HEARTBROKEN Jenni Cattley has been threatened with the bailiffs over a £113 Council Tax demand for her sister, who died six months ago. Jenni was devastated when she received the final demand for the unpaid bill after her sister Angie Sheaf was found dead

HEARTBROKEN Jenni Cattley has been threatened with the bailiffs over a £113 Council Tax demand for her sister, who died six months ago.

Jenni was devastated when she received the final demand for the unpaid bill after her sister Angie Sheaf was found dead in a Norfolk wood weeks after going missing.

"My mother and I have struggled to pay for an unexpected funeral and then I received this bill," she said. "At first I was extremely worried because I thought my sister's affairs had been dealt with and I thought people were now going to come knocking at my door.

"I wasn't sure whether I was liable for the money. We had raided all our bank accounts to pay for the funeral. It was extremely upsetting on top of everything that has happened."

Jenni's sister Angela Sheaf, 39, of High Barns, Ely, was last seen in Cambridge on December 15 last year after catching a bus at the city's train station.

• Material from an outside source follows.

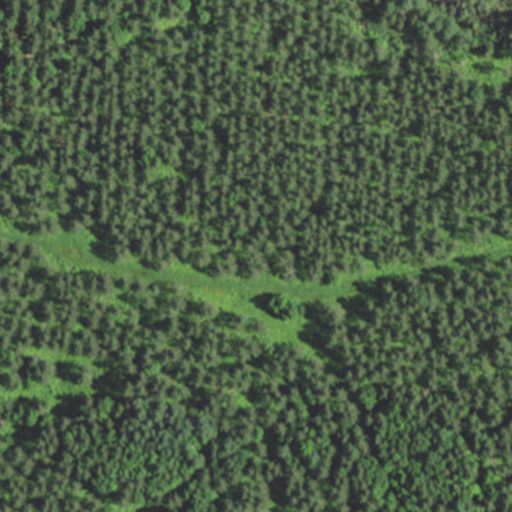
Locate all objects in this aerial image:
road: (254, 283)
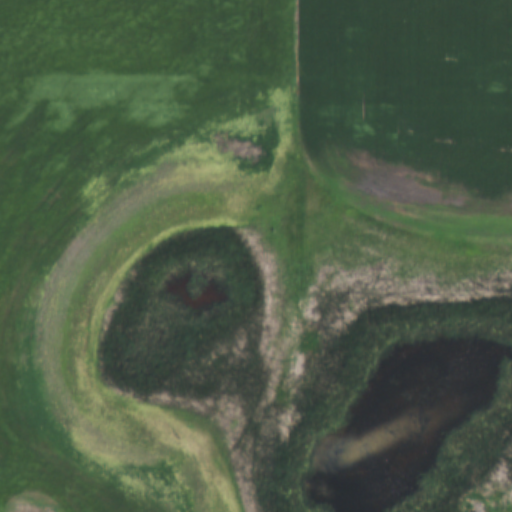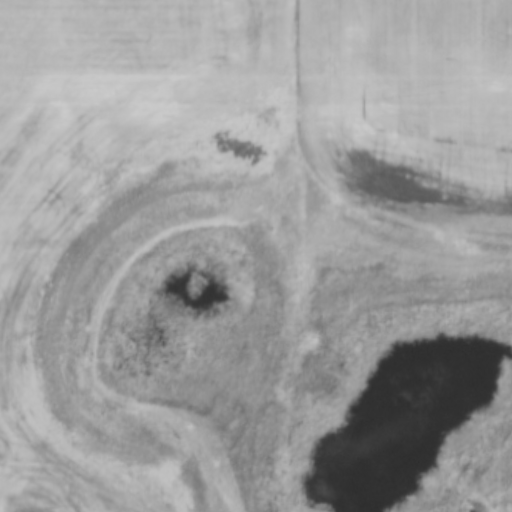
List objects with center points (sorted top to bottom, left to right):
road: (256, 88)
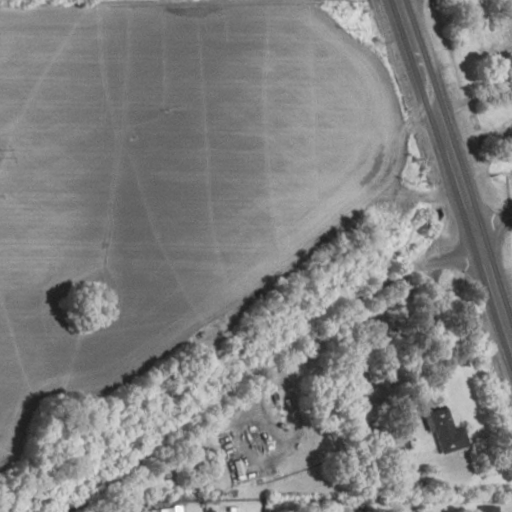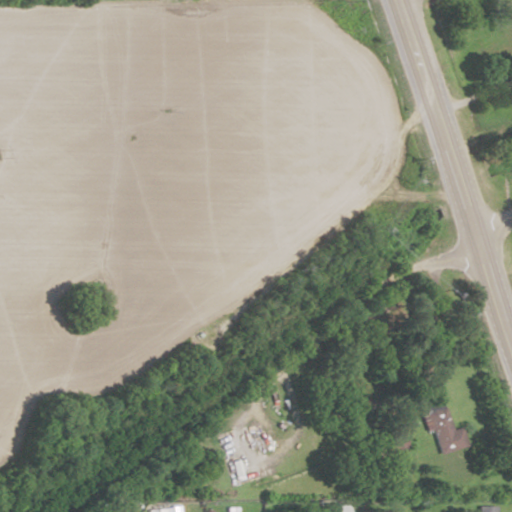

When she failed to contact her family they expected her to be found dead because she was an insulin-dependent diabetic and had just been released from Cambridge's Fulbourn Hospital where she had been treated as a voluntary patient.

Several weeks later her body was discovered in Norfolk.

Last week Jenni received a letter from East Cambridgeshire District Council claiming that her sister owed £113 Council Tax for the year 2006 to 2007.

If the money was not paid in full by yesterday (Wednesday) the letter warned recovery action would begin.

"I don't believe my sister paid full Council Tax when she was alive," said Jenni. "She lived off benefits for 14 years.

"This letter was so insensitive after all we have been through."

After the Ely Standard stepped in an East Cambridgeshire District Council spokesman said: "The demand was for an element of the Council Tax which had not been paid. In the circumstances, we are very happy to write off the debt.